This paper suggests a new algorithm for training deep neural networks that can be run efficiently without a GPU.
What can we learn from this paper?
That increasing the performance of dedicated hardware (such as GPUs) is not the only way to speed up training and inference of large neural networks.
Prerequisites (to understand the paper, what does one need to be familiar with?)
- Deep neural networks
- Hash functions and sparse networks, for those who want to understand the details of the algorithm
To find alternatives to hardware acceleration in terms of improving deep neural network time performance.
In this article, the authors use the ideas, previously developed by themselves and other researchers, of adaptive dropouts and locality sensitive hash tables (LSH). The main point of the strategy is to selectively drop out the majority of neurons in the network during every training step, thus greatly reducing the number of calculations. The neurons that are chosen to be active at each training step are picked among the ones with the largest activations, and using LSH allows this step to be performed efficiently. For those interested in the details of this process, I recommend reading the LSH paper.
The sparsity of the resulting network allows for asynchronous parallelization, since conflicts between updates are unlikely, thus giving a superior performance on systems with many CPU cores as compared to standard TensorFlow-based training.

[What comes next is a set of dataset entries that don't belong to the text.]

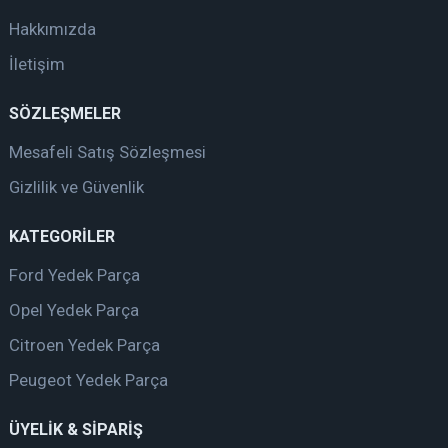
Hakkımızda
İletişim
SÖZLEŞMELER
Mesafeli Satış Sözleşmesi
Gizlilik ve Güvenlik
KATEGORİLER
Ford Yedek Parça
Opel Yedek Parça
Citroen Yedek Parça
Peugeot Yedek Parça
ÜYELİK & SİPARİŞ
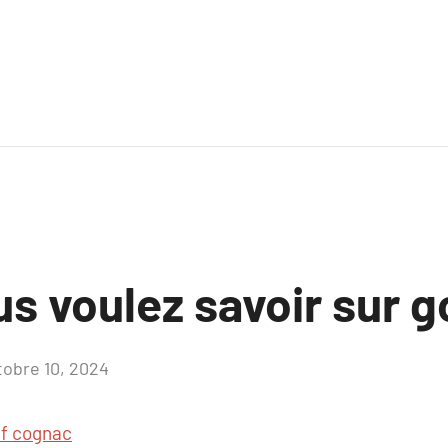
s voulez savoir sur g
tobre 10, 2024
Aucun
commentaire
lf cognac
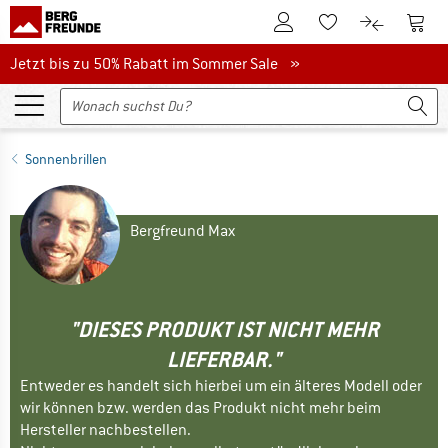
Zum Kundenkonto
Zum 
Zum Merkzettel.
Zum Produk
Jetzt bis zu 50% Rabatt im Sommer Sale
Jetzt bis zu 50% Rabatt im Sommer Sale »
Sonnenbrillen
Bergfreund Max
"DIESES PRODUKT IST NICHT MEHR
LIEFERBAR."
Entweder es handelt sich hierbei um ein älteres Modell oder
wir können bzw. werden das Produkt nicht mehr beim
Hersteller nachbestellen.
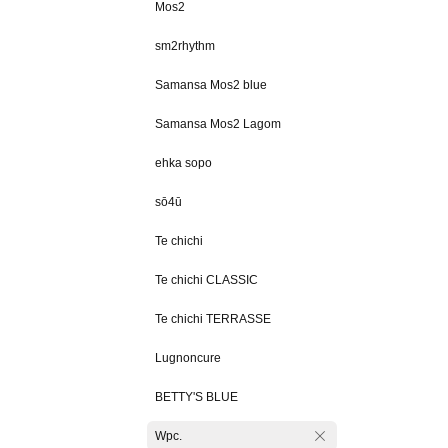
Mos2
sm2rhythm
Samansa Mos2 blue
Samansa Mos2 Lagom
ehka sopo
sō4ū
Te chichi
Te chichi CLASSIC
Te chichi TERRASSE
Lugnoncure
BETTY'S BLUE
Wpc.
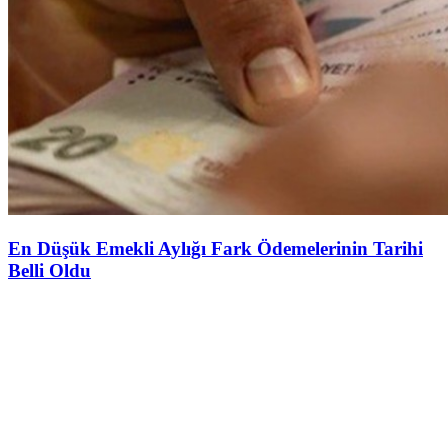
En Düşük Emekli Aylığı Fark Ödemelerinin Tarihi
Belli Oldu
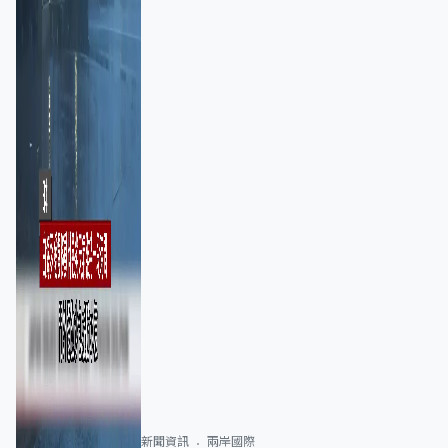
新聞資訊
兩岸國際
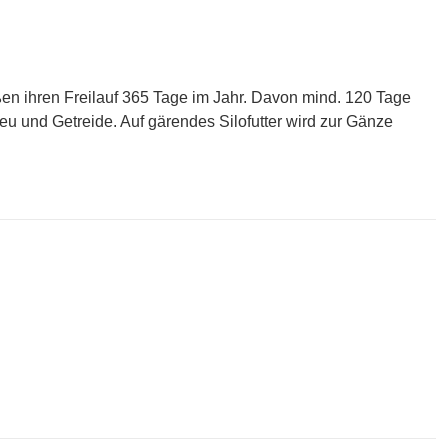
ßen ihren Freilauf 365 Tage im Jahr. Davon mind. 120 Tage
u und Getreide. Auf gärendes Silofutter wird zur Gänze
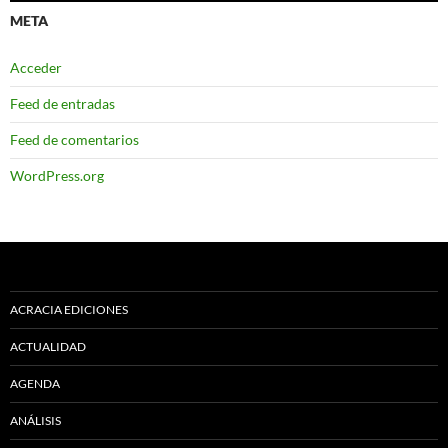
META
Acceder
Feed de entradas
Feed de comentarios
WordPress.org
ACRACIA EDICIONES
ACTUALIDAD
AGENDA
ANÁLISIS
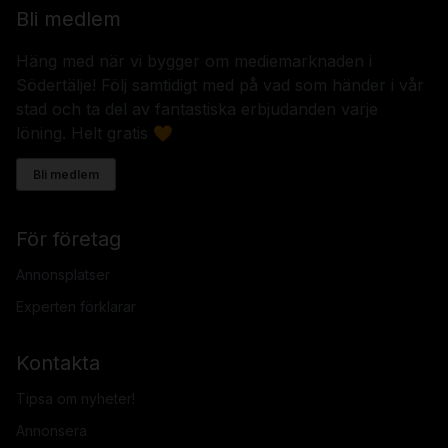
Bli medlem
Häng med när vi bygger om mediemarknaden i
Södertälje! Följ samtidigt med på vad som händer i vår
stad och ta del av fantastiska erbjudanden varje
löning. Helt gratis 🧡
Bli medlem
För företag
Annonsplatser
Experten förklarar
Kontakta
Tipsa om nyheter!
Annonsera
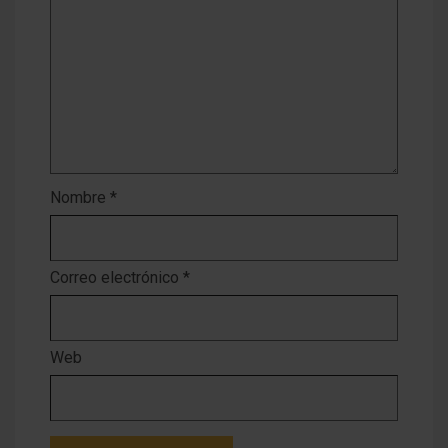
Nombre
*
Correo electrónico
*
Web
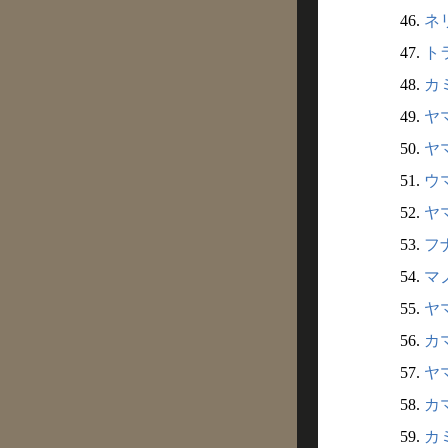
46.
ネ
47.
ト
48.
カ
49.
ヤ
50.
ヤマ
51.
ウマ
52.
ヤ
53.
フ
54.
マノ
55.
ヤマ
56.
カ
57.
ヤ
58.
カマ
59.
カミ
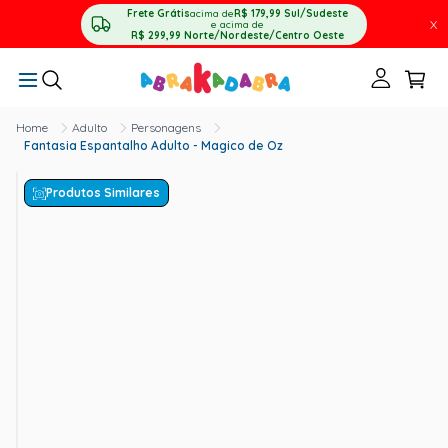
Frete Grátis
acima de
R$ 179,99
Sul/Sudeste
X
e acima de
R$ 299,99
Norte/Nordeste/Centro Oeste
Adulto
Personagens
Fantasia Espantalho Adulto - Magico de Oz
Produtos Similares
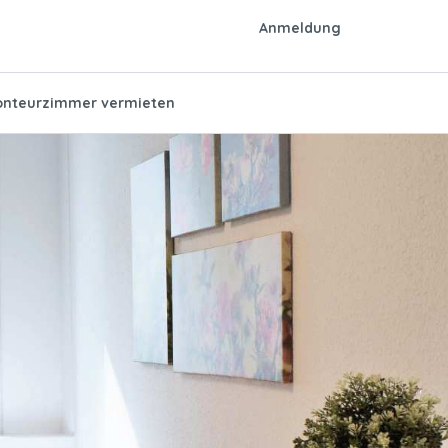
Anmeldung
nteurzimmer vermieten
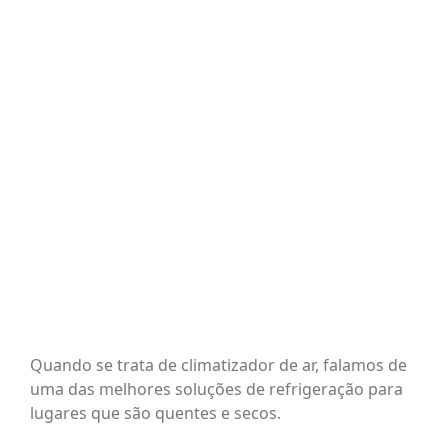
BLOG
CONTATO
AGENDE 
SEARCH
FOR:
Quando se trata de climatizador de ar, falamos de
uma das melhores soluções de refrigeração para
lugares que são quentes e secos.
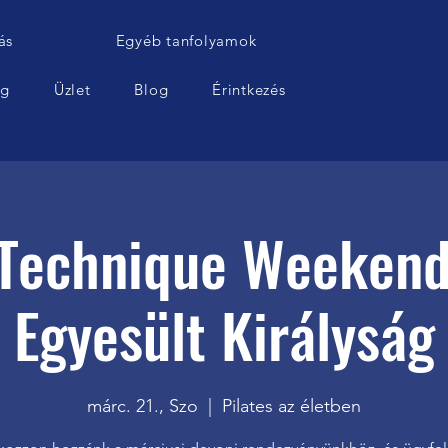
ás
Egyéb tanfolyamok
ág
Üzlet
Blog
Érintkezés
 Technique Weekend
Egyesült Királyság
márc. 21., Szo
  |  
Pilates az életben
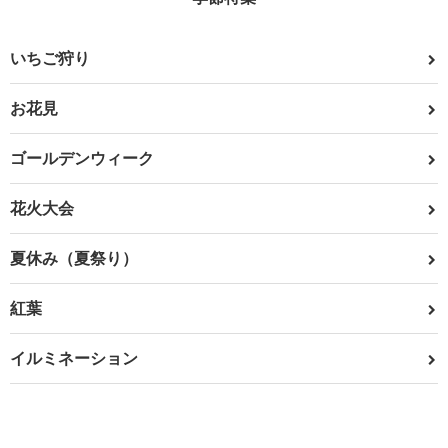
いちご狩り
お花見
ゴールデンウィーク
花火大会
夏休み（夏祭り）
紅葉
イルミネーション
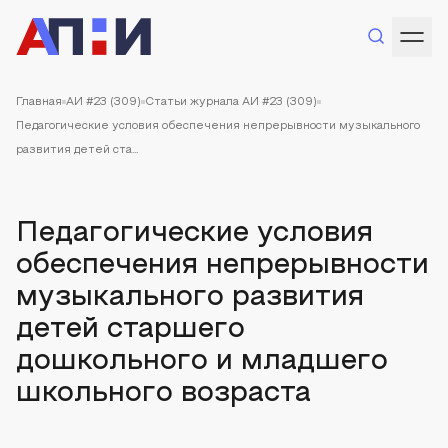
Главная
АИ #23 (309)
Статьи журнала АИ #23 (309)
Педагогические условия обеспечения непрерывности музыкального
развития детей ста...
Педагогические условия
обеспечения непрерывности
музыкального развития
детей старшего
дошкольного и младшего
школьного возраста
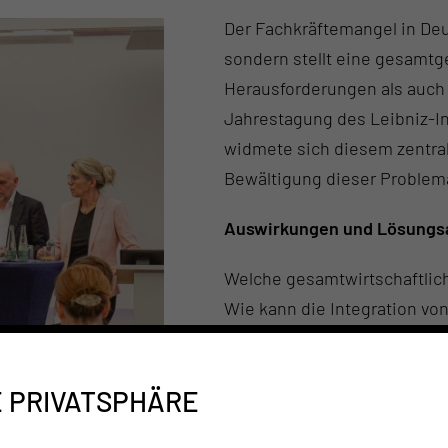
Der Fachkräftemangel in Deu
sondern stellt eine gesamtge
Herausforderungen als auch 
Jahrestagung des Leibniz-In
widmete sich diesem zentra
Bewältigung dieser Problema
Auswirkungen und Lösungs
Welche gesamtwirtschaftlic
Wie kann die Integration vo
Welche Potenziale bietet ei
Diese und weitere Fragen st
E PRIVATSPHÄRE
Zum Auftakt hielt Staatssek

The authors discuss various tweaks that can be used to improve the performance of the suggested algorithm and evaluate the performance against Tensorflow on both GPU and CPU systems. The two large datasets used for evaluation were Delicious-200K (bookmarks) and Amazon-670K (product to product recommendations) from the Extreme Classification Repository.
For both datasets, the same fully-connected network with more than 100 million parameters was used. All three methods achieved nearly identical performance on the validation set. However, the new SLIDE approach was about twice as fast to train as TensorFlow-GPU and almost an order of magnitude faster than TensorFlow-CPU.
Since the authors only consider a fully-connected network, it is not clear from the paper if other, currently more popular architectures (e.g. convolutional networks) can be made more efficient using a similar approach. If the suggested technique is expanded to arbitrary network structures, it would be an important step in making modern deep learning more efficient.